START Exercise data
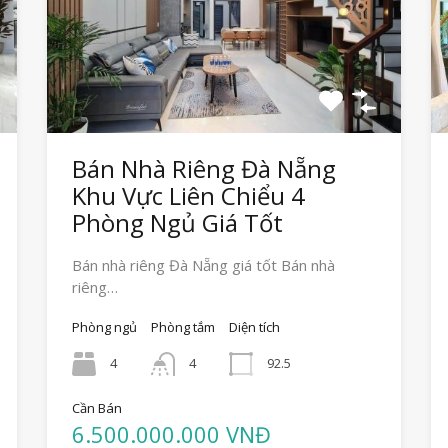
Bán Nhà Riêng Đà Nẵng
Khu Vực Liên Chiểu 4
Phòng Ngủ Giá Tốt
Bán nhà riêng Đà Nẵng giá tốt Bán nhà
riêng…
Phòng ngủ
Phòng tắm
Diện tích
4
4
92.5
Cần Bán
6.500.000.000 VNĐ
END Exercise data
== The problem ==
Each line above is to be transcribed exactly, though its pictures are not.

== Solved exercise ==
Bán Nhà Riêng Đà Nẵng
Khu Vực Liên Chiểu 4
Phòng Ngủ Giá Tốt
Bán nhà riêng Đà Nẵng giá tốt Bán nhà
riêng…
Phòng ngủ
Phòng tắm
Diện tích
4
4
92.5
Cần Bán
6.500.000.000 VNĐ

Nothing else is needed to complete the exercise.